# Records to process
====================
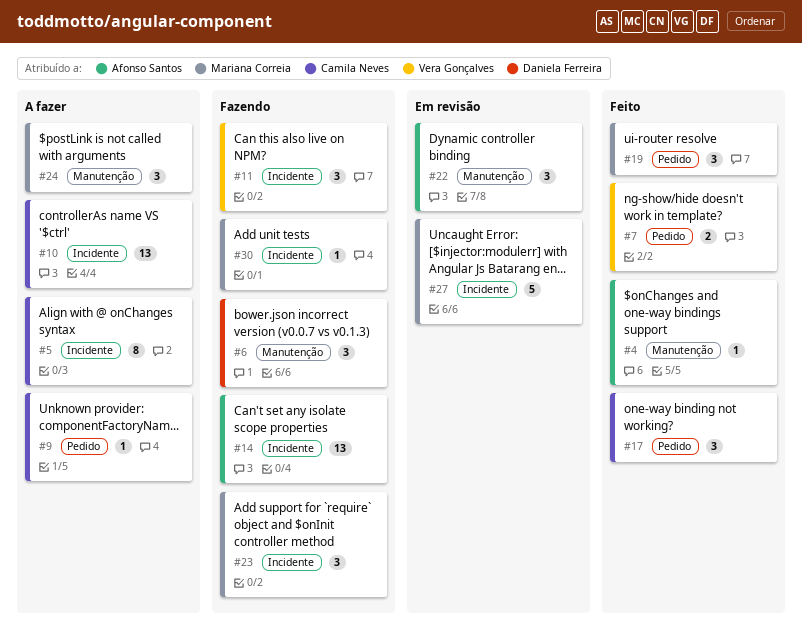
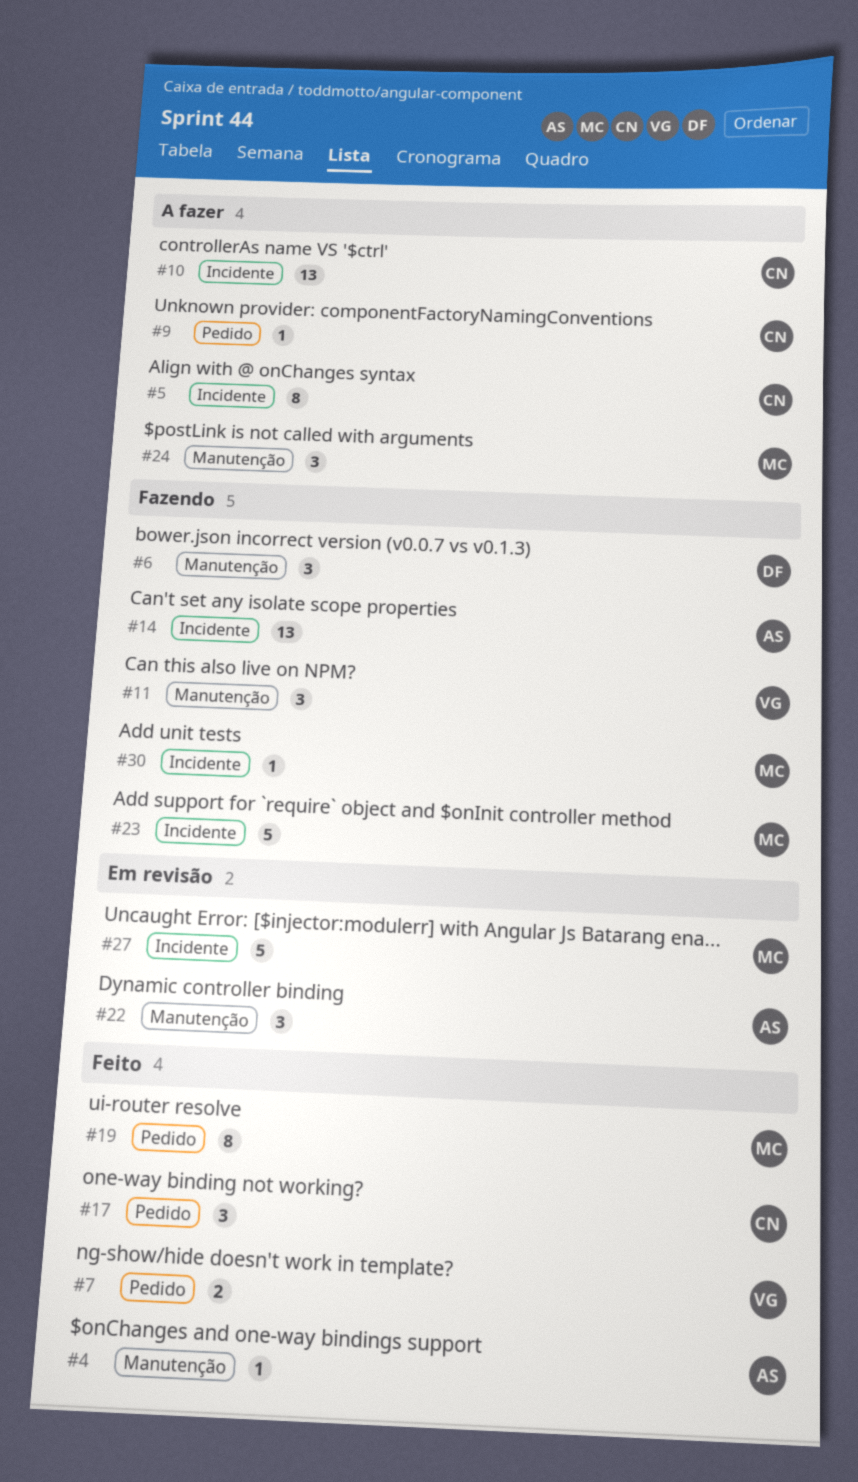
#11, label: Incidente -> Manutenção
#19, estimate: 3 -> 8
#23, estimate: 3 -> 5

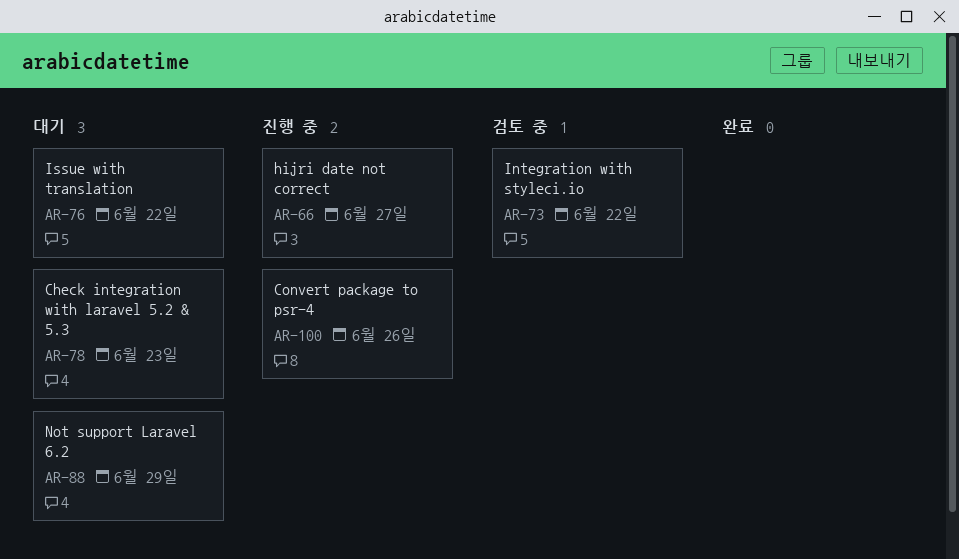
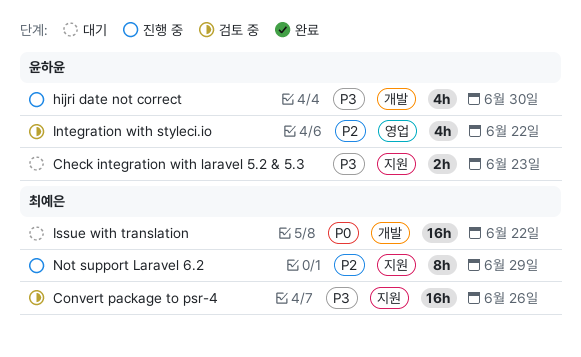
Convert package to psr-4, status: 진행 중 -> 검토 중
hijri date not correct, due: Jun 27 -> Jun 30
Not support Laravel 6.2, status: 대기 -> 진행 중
====================
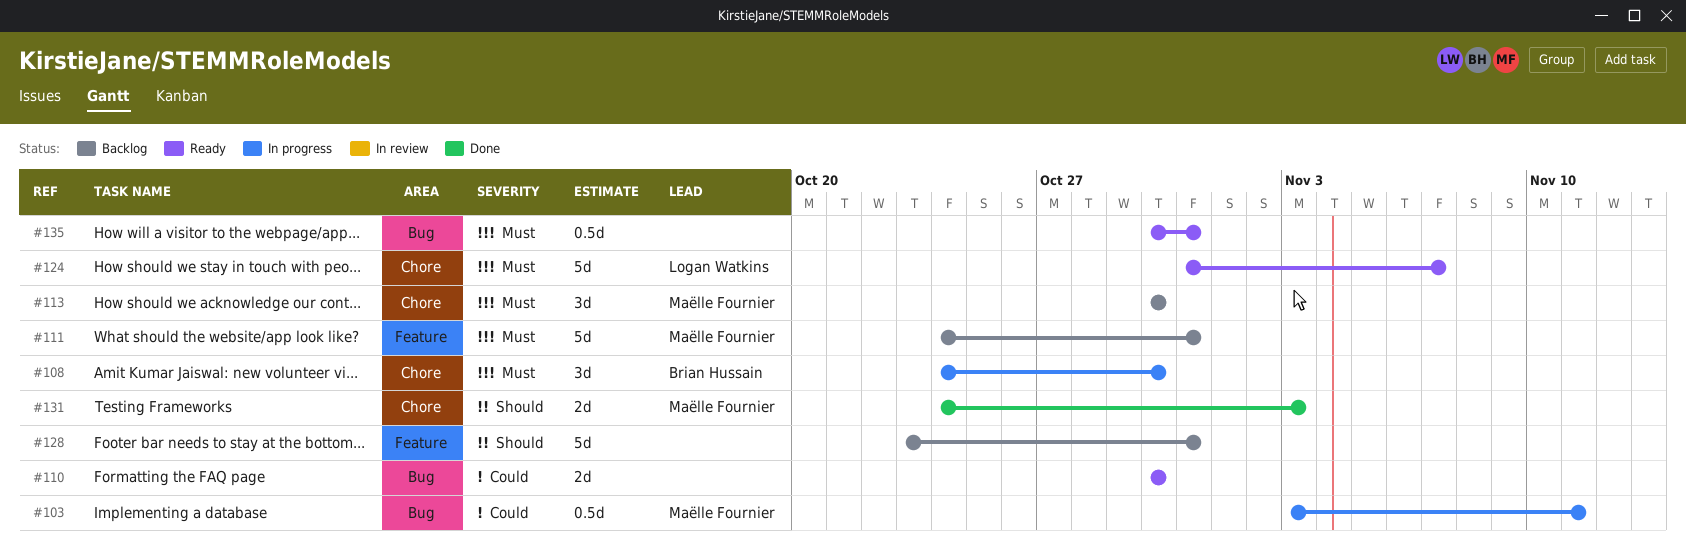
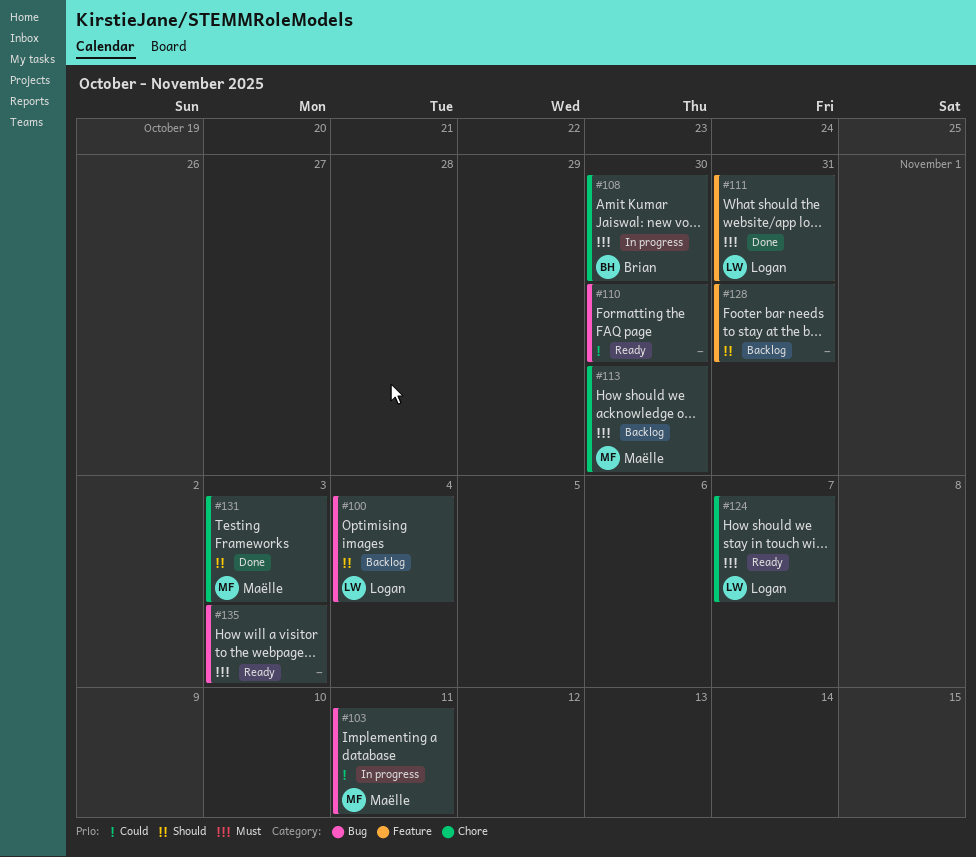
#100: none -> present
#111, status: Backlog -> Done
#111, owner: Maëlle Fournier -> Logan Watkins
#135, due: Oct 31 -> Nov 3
====================
# Task prompt
Using the entries above, give back exactly the line containing "Convert package to", the line containing "Not support Laravel 6.2, status: 대기 -> 진행 중", and every line between them, and nothing else.

# Answer space
Convert package to psr-4, status: 진행 중 -> 검토 중
hijri date not correct, due: Jun 27 -> Jun 30
Not support Laravel 6.2, status: 대기 -> 진행 중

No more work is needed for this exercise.